▶ **Dataset content**
- - - - -
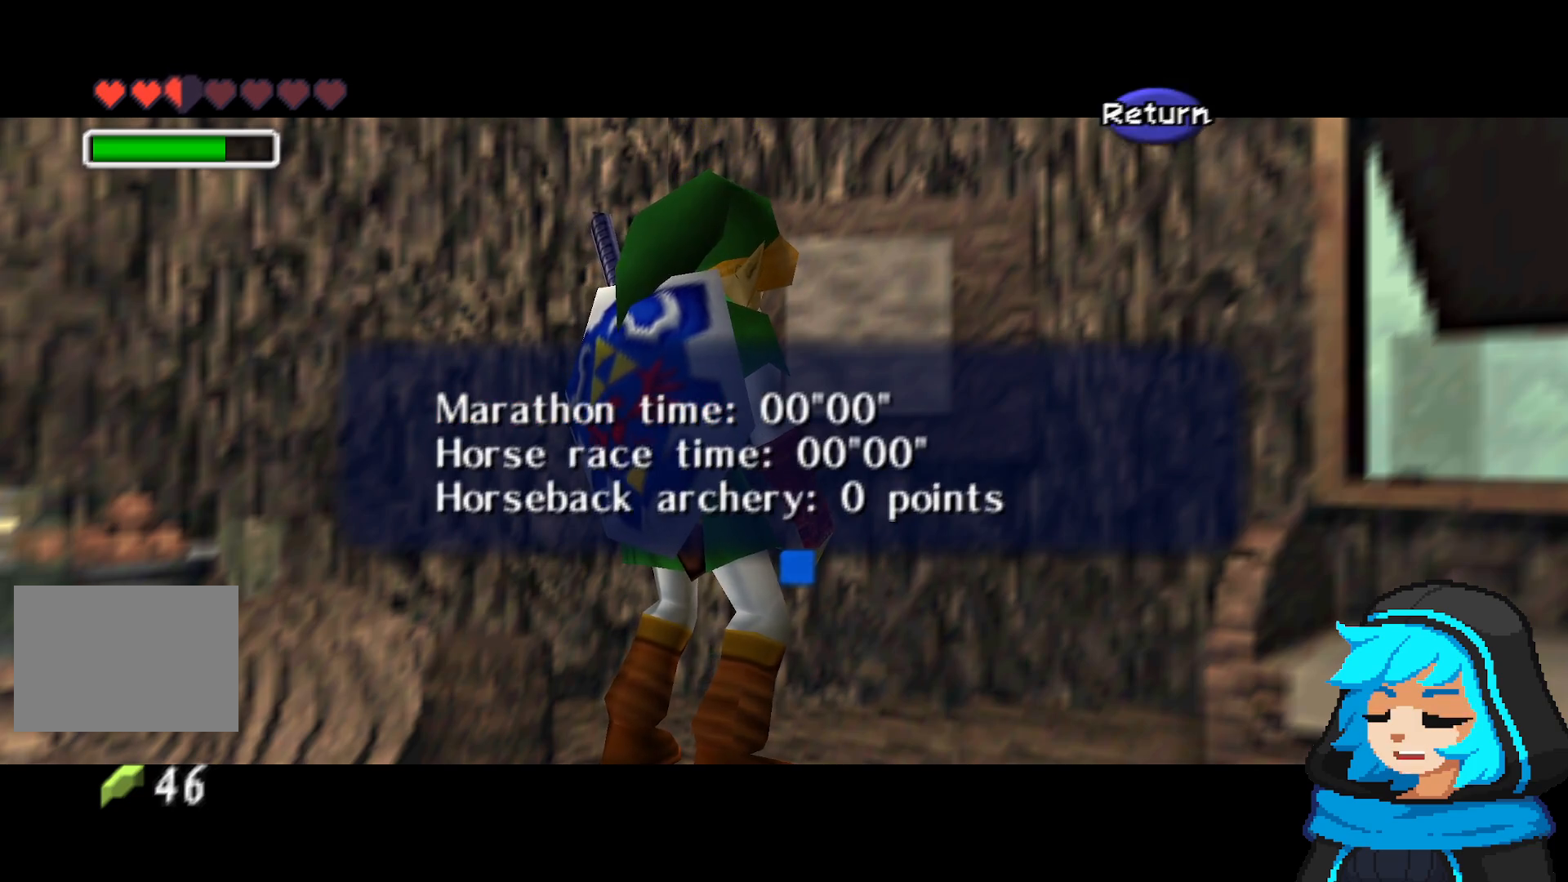
{"buttons": [], "left_stick": "center", "events": []}
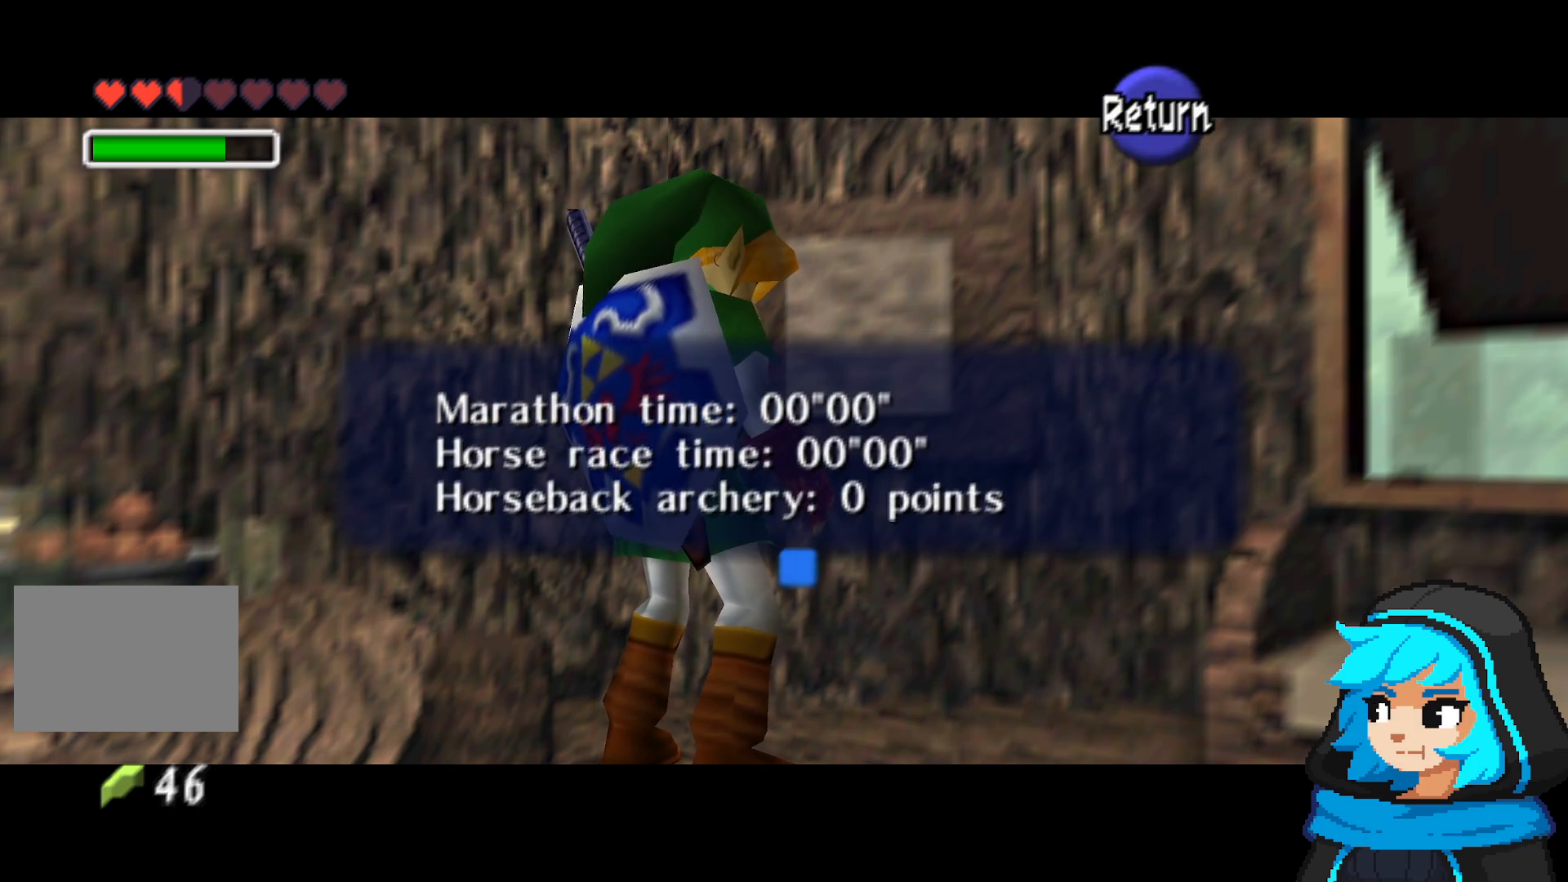
{"buttons": [], "left_stick": "center", "events": []}
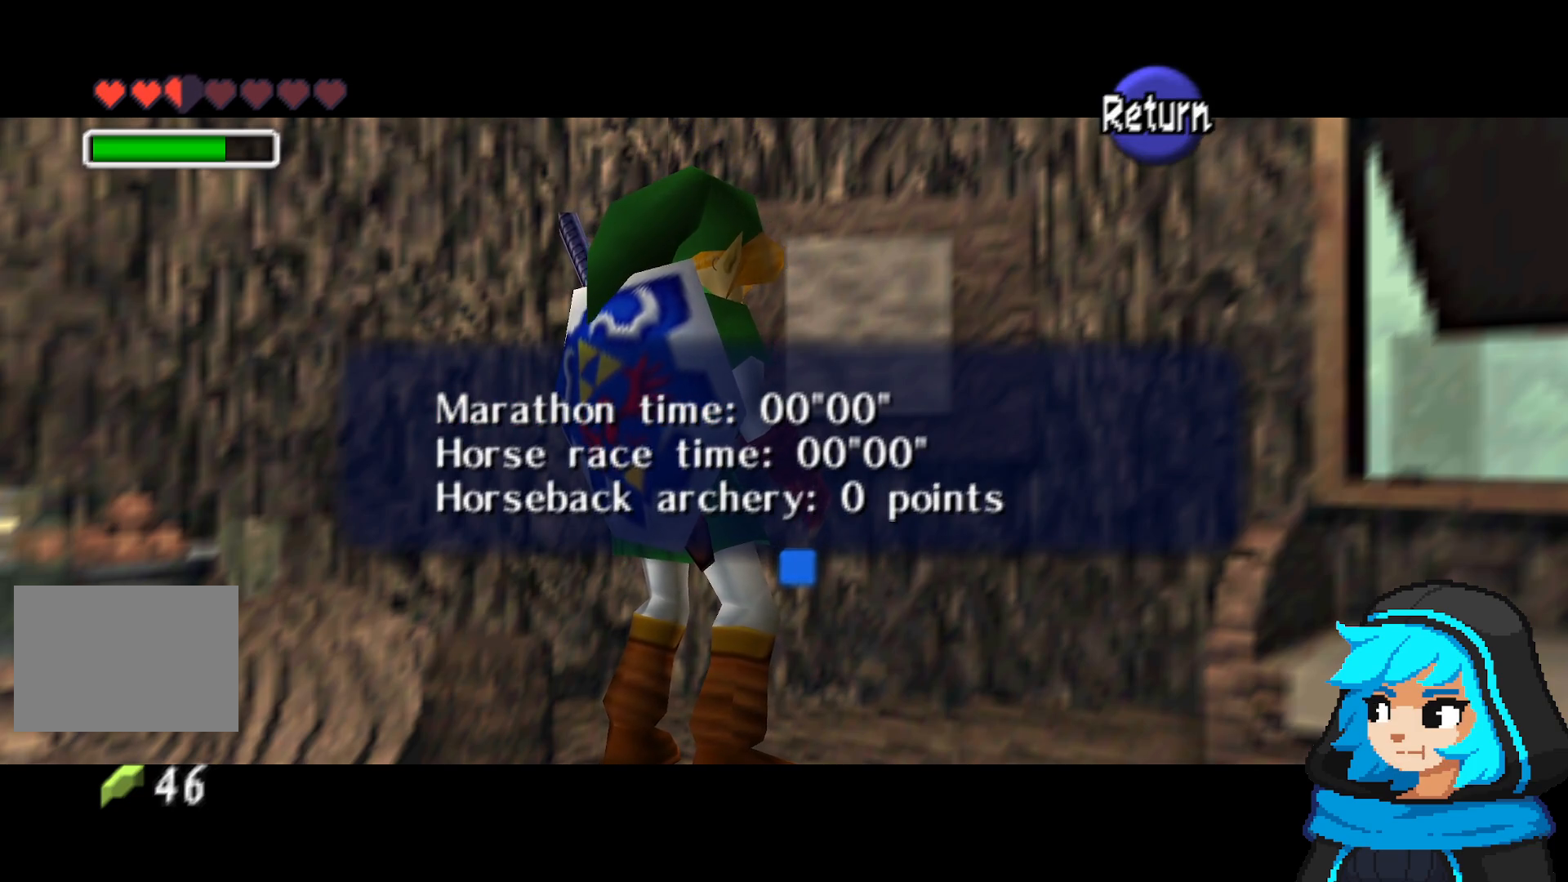
{"buttons": [], "left_stick": "center", "events": []}
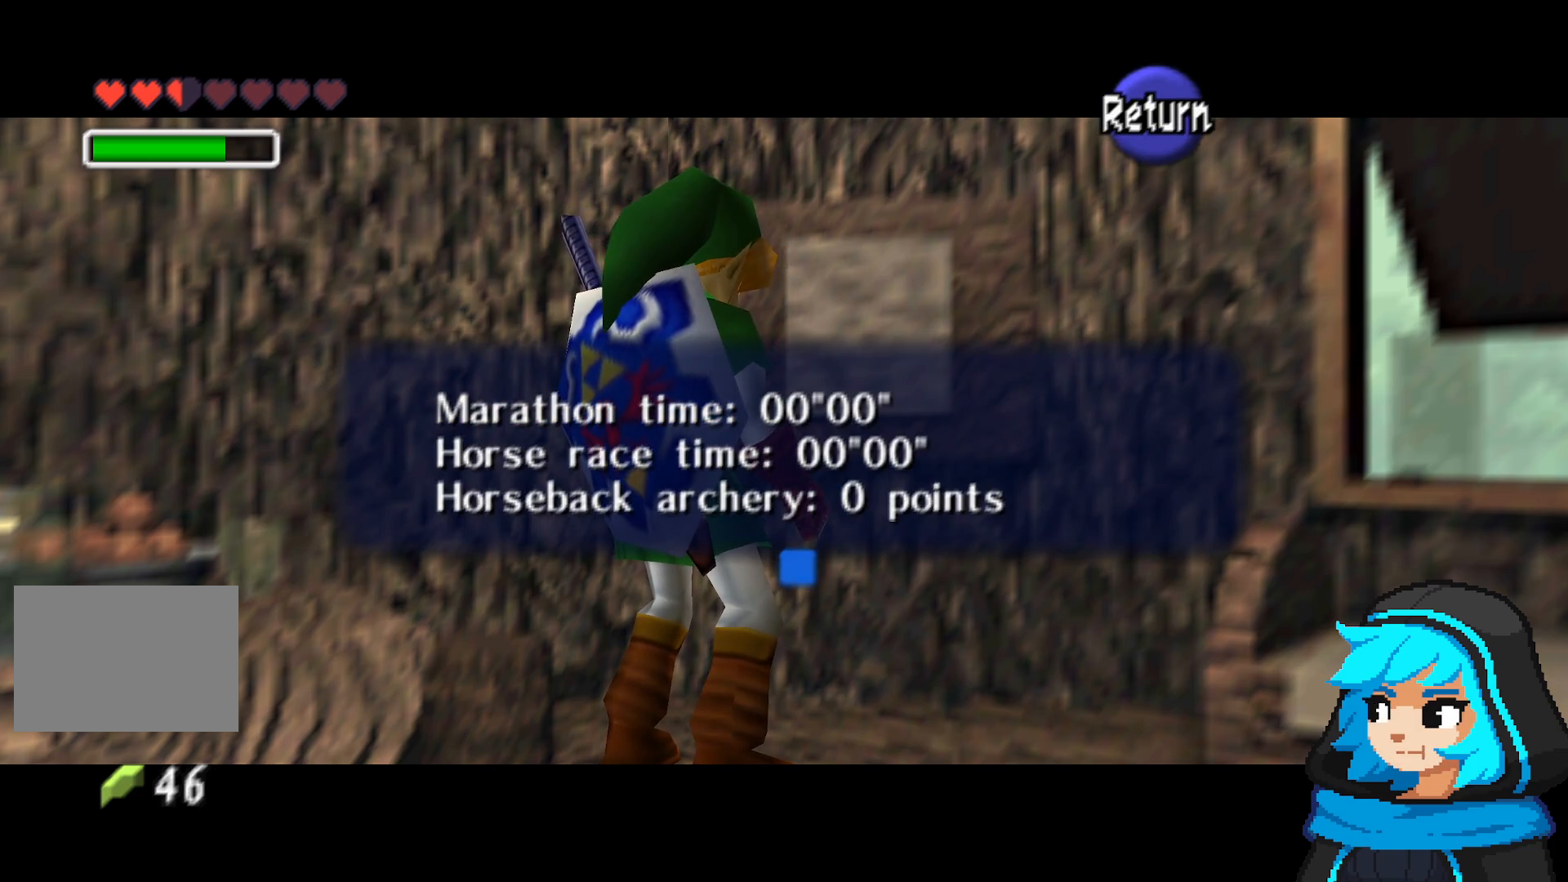
{"buttons": [], "left_stick": "center", "events": []}
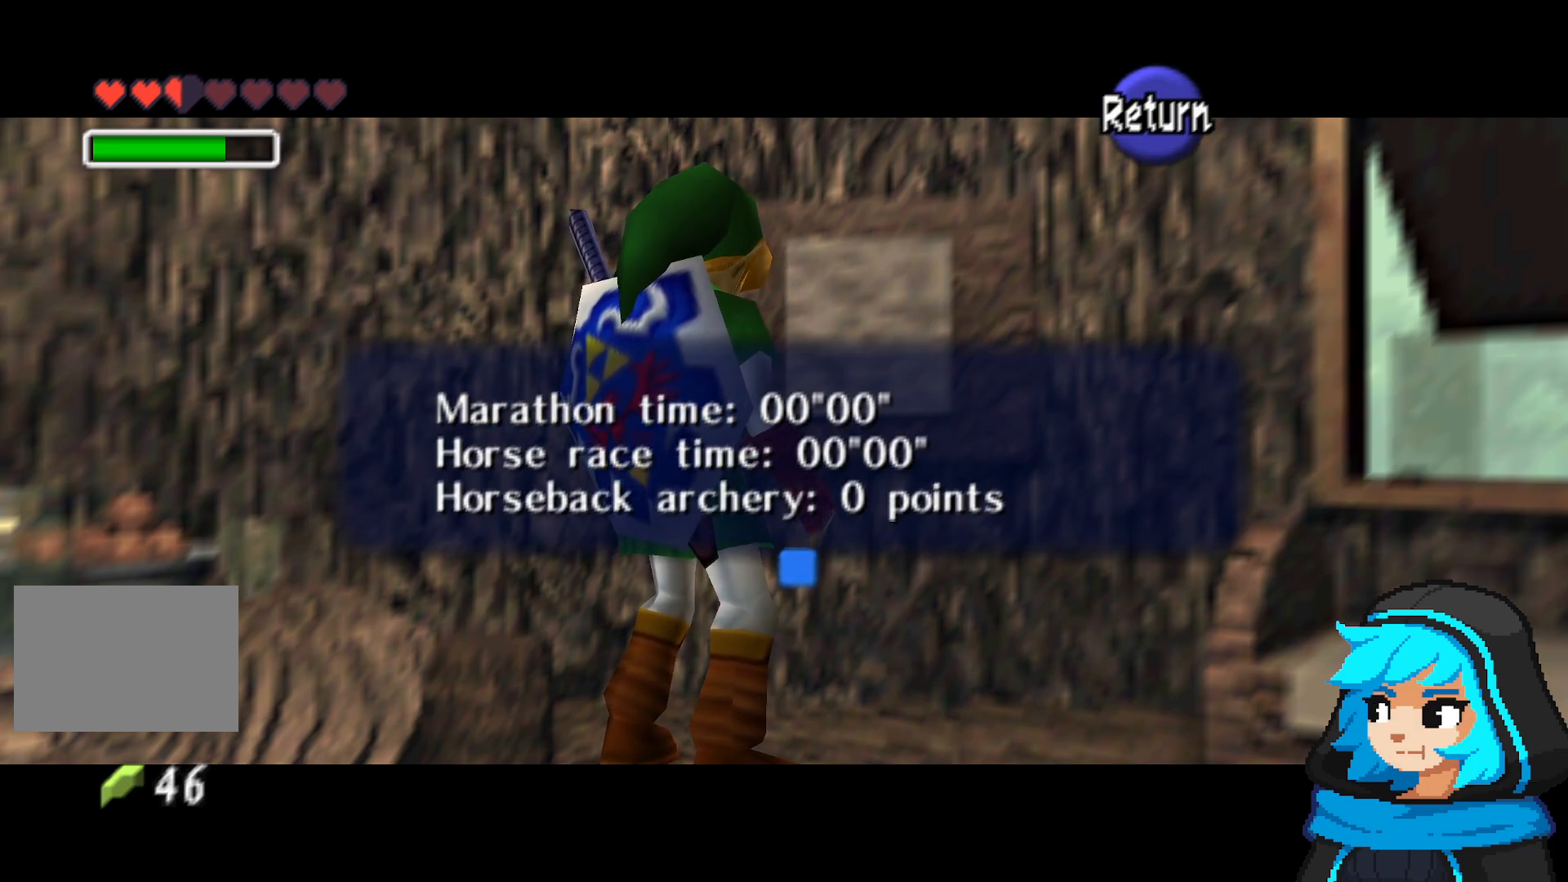
{"buttons": [], "left_stick": "center", "events": [[83, "A", "down"], [183, "A", "up"]]}
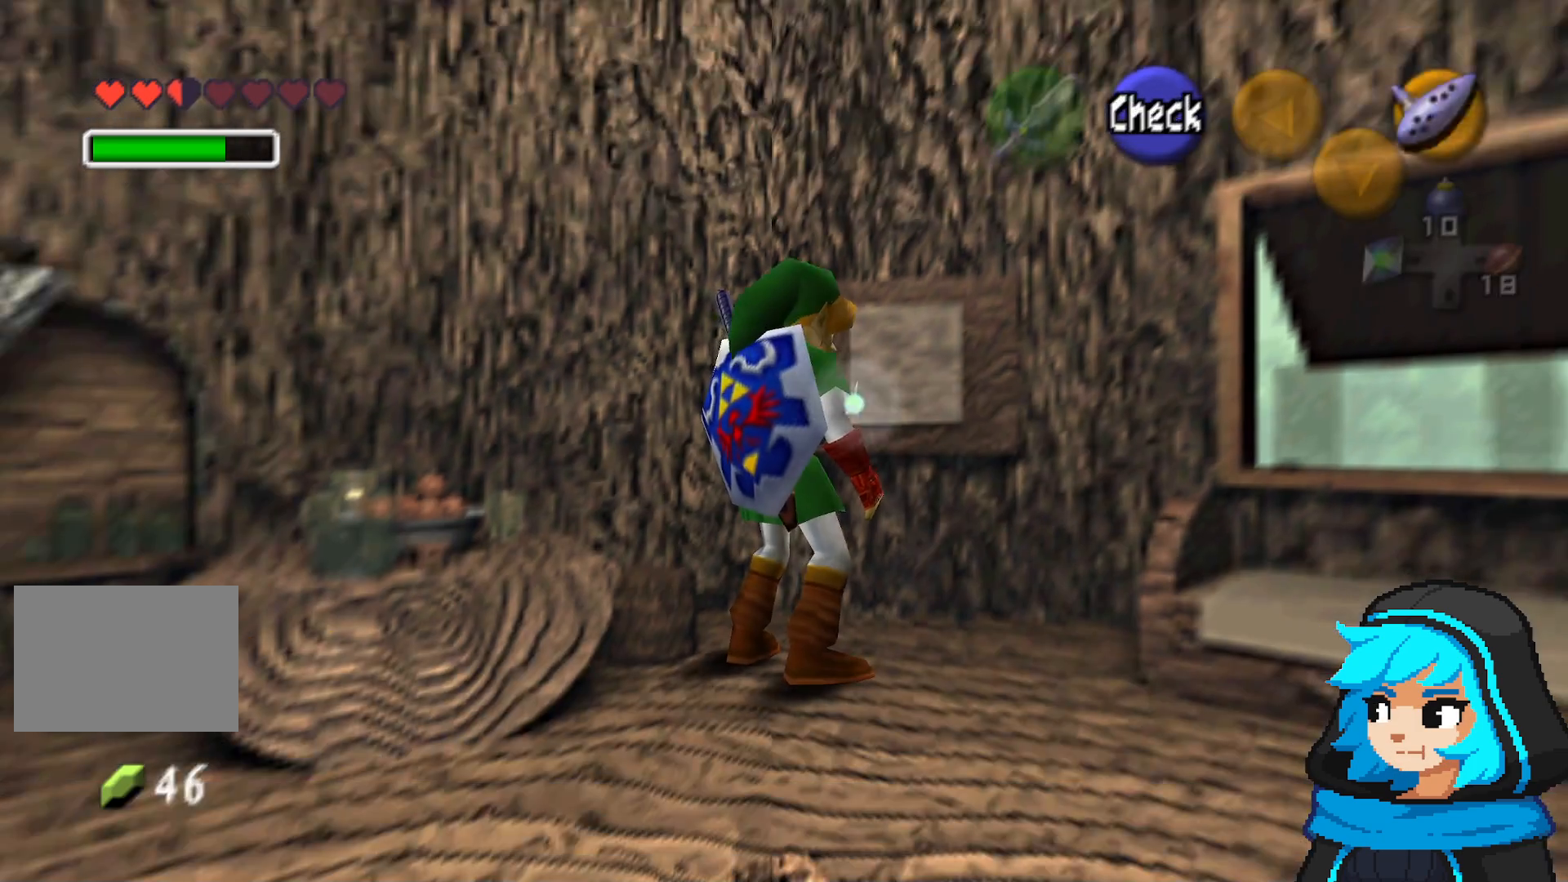
{"buttons": [], "left_stick": "down", "events": [[433, "left_stick", "down"]]}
- - - - -
▶ **Exercise details**
For each line above that holds the string "down", provide a copy of that line.

▶ **Problem solution**
{"buttons": [], "left_stick": "center", "events": [[83, "A", "down"], [183, "A", "up"]]}
{"buttons": [], "left_stick": "down", "events": [[433, "left_stick", "down"]]}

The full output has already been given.